Overview
Maestro's primary function is to organize data from multiple Song repositories into a single Elasticsearch index. By collecting data into a single index, Maestro allows upstream services, such as Arranger, to consume the data and expose it to end users for search and exploration.
Key Features
-
Multi Repo Management: Maestro offers built-in conflict detection and resolution. For instance, if multiple Song repositories identify the same file, Maestro detects this and aggregates the data from all sources into the Elasticsearch index.
-
Multiple Indexing Levels: Song repositories have a standard hierarchy: Repository > Study > Analysis. Maestro can index at each level. For example, to index all analyses within a specific study, you can use the following command:
curl -X POST \
http://localhost:11235/index/repository/<repositoryCode>/study/<studyId> \
-H 'Content-Type: application/json' \
-H 'cache-control: no-cache' \ -
Song Schema Support: Song utilizes a core data model along with a flexible, user-defined dynamic schema. Maestro requires the base schema fields to index data but also supports indexing of additional fields found within the dynamic schema.
-
Index Mapping Migrations: When changes are introduced to the dynamic schema, administrator(s) must update and migrate the new index mapping.
-
Exclusion Rules: Maestro supports configurable exclusion rules to omit specific analyses from being indexed based on metadata tags assigned by Song. Study, Analysis, File, Sample, Specimen and Donor IDs can be used to exclude specific analyses.
-
HTTP or Kafka Indexing APIs: Maestro can receive indexing requests via Apache Kafka or through an HTTP Web API.
System Architecture
Maestro organizes data from multiple Song repositories into a single Elasticsearch index, enabling upstream services like Arranger to consume and expose the data for user search and exploration.
As part of the larger Overture.bio software suite, Maestro integrates with several services:
- Song: Maestro natively integrates with Song to index Song metadata into a single index.
- Elasticsearch: Maestro is designed to integrate with and build Elasticsearch indices by default.

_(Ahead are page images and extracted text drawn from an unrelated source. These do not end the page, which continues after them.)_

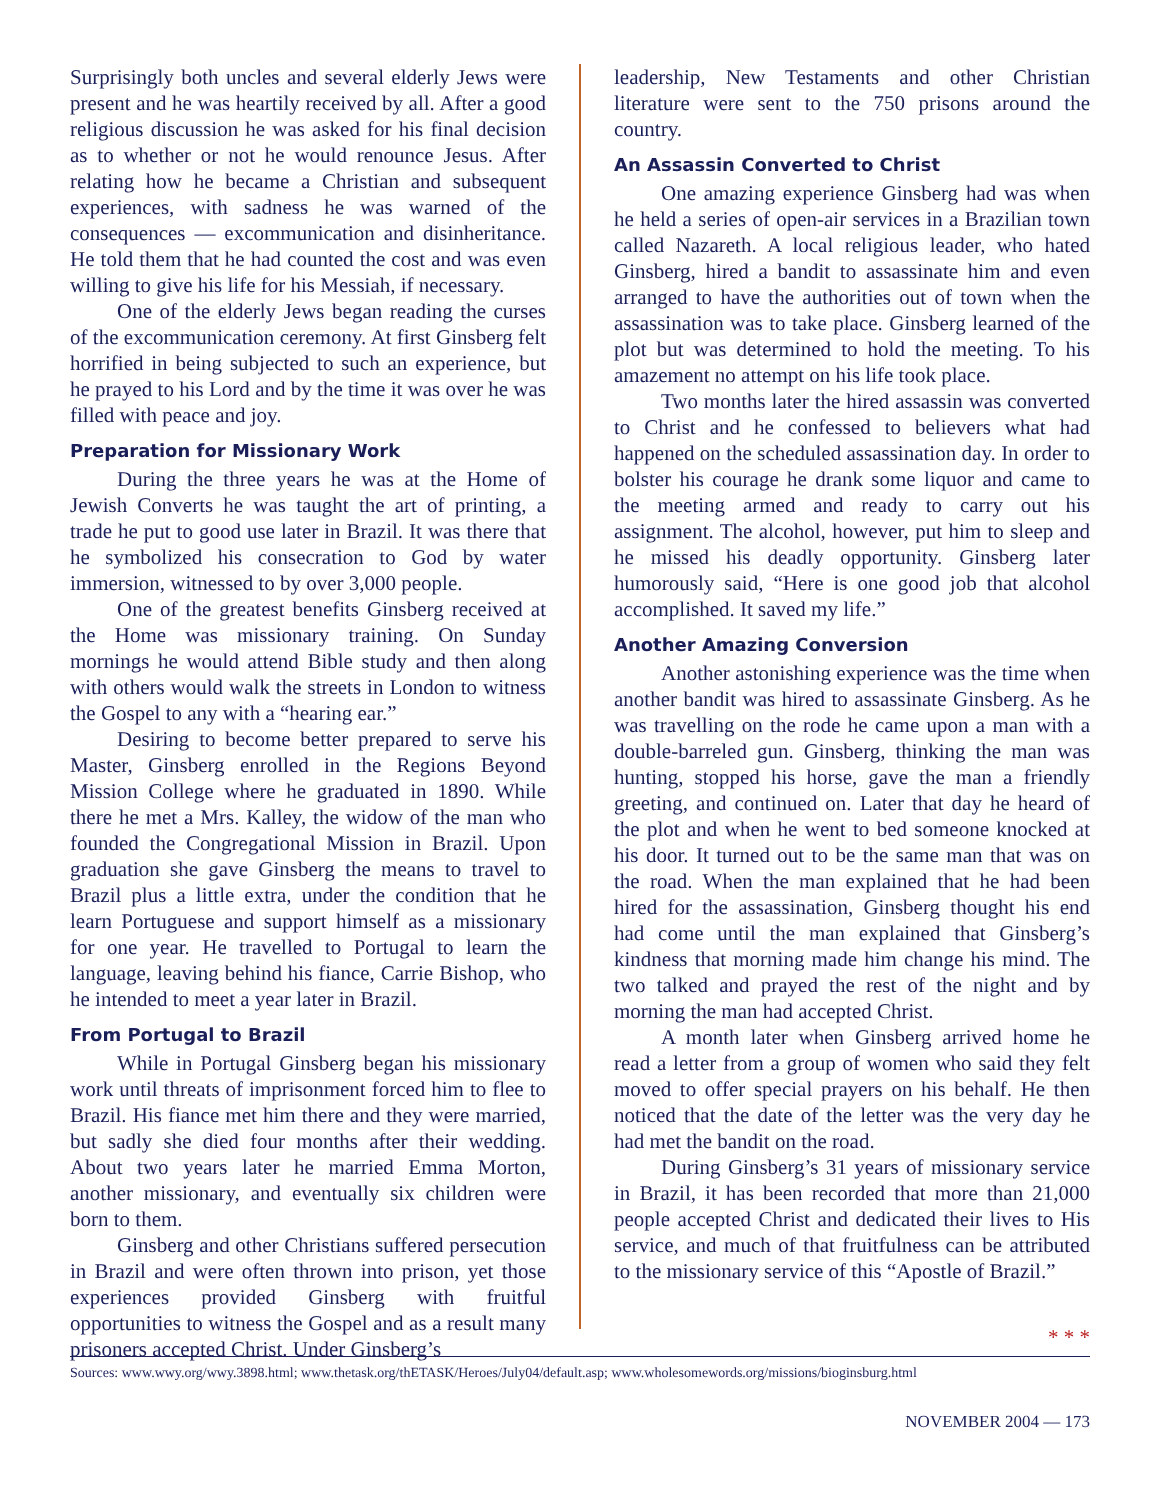Surprisingly both uncles and several elderly Jews were present and he was heartily received by all. After a good religious discussion he was asked for his final decision as to whether or not he would renounce Jesus. After relating how he became a Christian and subsequent experiences, with sadness he was warned of the consequences — excommunication and disinheritance. He told them that he had counted the cost and was even willing to give his life for his Messiah, if necessary.
One of the elderly Jews began reading the curses of the excommunication ceremony. At first Ginsberg felt horrified in being subjected to such an experience, but he prayed to his Lord and by the time it was over he was filled with peace and joy.
Preparation for Missionary Work
During the three years he was at the Home of Jewish Converts he was taught the art of printing, a trade he put to good use later in Brazil. It was there that he symbolized his consecration to God by water immersion, witnessed to by over 3,000 people.
One of the greatest benefits Ginsberg received at the Home was missionary training. On Sunday mornings he would attend Bible study and then along with others would walk the streets in London to witness the Gospel to any with a “hearing ear.”
Desiring to become better prepared to serve his Master, Ginsberg enrolled in the Regions Beyond Mission College where he graduated in 1890. While there he met a Mrs. Kalley, the widow of the man who founded the Congregational Mission in Brazil. Upon graduation she gave Ginsberg the means to travel to Brazil plus a little extra, under the condition that he learn Portuguese and support himself as a missionary for one year. He travelled to Portugal to learn the language, leaving behind his fiance, Carrie Bishop, who he intended to meet a year later in Brazil.
From Portugal to Brazil
While in Portugal Ginsberg began his missionary work until threats of imprisonment forced him to flee to Brazil. His fiance met him there and they were married, but sadly she died four months after their wedding. About two years later he married Emma Morton, another missionary, and eventually six children were born to them.
Ginsberg and other Christians suffered persecution in Brazil and were often thrown into prison, yet those experiences provided Ginsberg with fruitful opportunities to witness the Gospel and as a result many prisoners accepted Christ. Under Ginsberg’s
leadership, New Testaments and other Christian literature were sent to the 750 prisons around the country.
An Assassin Converted to Christ
One amazing experience Ginsberg had was when he held a series of open-air services in a Brazilian town called Nazareth. A local religious leader, who hated Ginsberg, hired a bandit to assassinate him and even arranged to have the authorities out of town when the assassination was to take place. Ginsberg learned of the plot but was determined to hold the meeting. To his amazement no attempt on his life took place.
Two months later the hired assassin was converted to Christ and he confessed to believers what had happened on the scheduled assassination day. In order to bolster his courage he drank some liquor and came to the meeting armed and ready to carry out his assignment. The alcohol, however, put him to sleep and he missed his deadly opportunity. Ginsberg later humorously said, “Here is one good job that alcohol accomplished. It saved my life.”
Another Amazing Conversion
Another astonishing experience was the time when another bandit was hired to assassinate Ginsberg. As he was travelling on the rode he came upon a man with a double-barreled gun. Ginsberg, thinking the man was hunting, stopped his horse, gave the man a friendly greeting, and continued on. Later that day he heard of the plot and when he went to bed someone knocked at his door. It turned out to be the same man that was on the road. When the man explained that he had been hired for the assassination, Ginsberg thought his end had come until the man explained that Ginsberg’s kindness that morning made him change his mind. The two talked and prayed the rest of the night and by morning the man had accepted Christ.
A month later when Ginsberg arrived home he read a letter from a group of women who said they felt moved to offer special prayers on his behalf. He then noticed that the date of the letter was the very day he had met the bandit on the road.
During Ginsberg’s 31 years of missionary service in Brazil, it has been recorded that more than 21,000 people accepted Christ and dedicated their lives to His service, and much of that fruitfulness can be attributed to the missionary service of this “Apostle of Brazil.”
* * *
Sources: www.wwy.org/wwy.3898.html; www.thetask.org/thETASK/Heroes/July04/default.asp; www.wholesomewords.org/missions/bioginsburg.html
NOVEMBER 2004 — 173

- Apache Kafka: Optional integration for event-based indexing using Kafka messaging queues. Maestro can listen for and trigger indexing operations from specific Kafka topics.
- Slack: Integrated for index monitoring notifications.
Repository Structure
.
├── /maestro-app
└── /maestro-domain
maestro-domain
Contains core features and framework-independent logic that is portable and includes the main indexing, rules, and notifications logic. It has packages such as:
- entities: contains POJOs and entities
- api: the logic that fulfills the business features
- ports: contains the interfaces needed by the api to communicate with anything outside the indexing context
maestro-app
This is the main runnable Spring Boot app. It contains the infrastructure and adapters (ports implementations) needed to connect the domain with external services like Elasticsearch, Song web clients, and configuration files.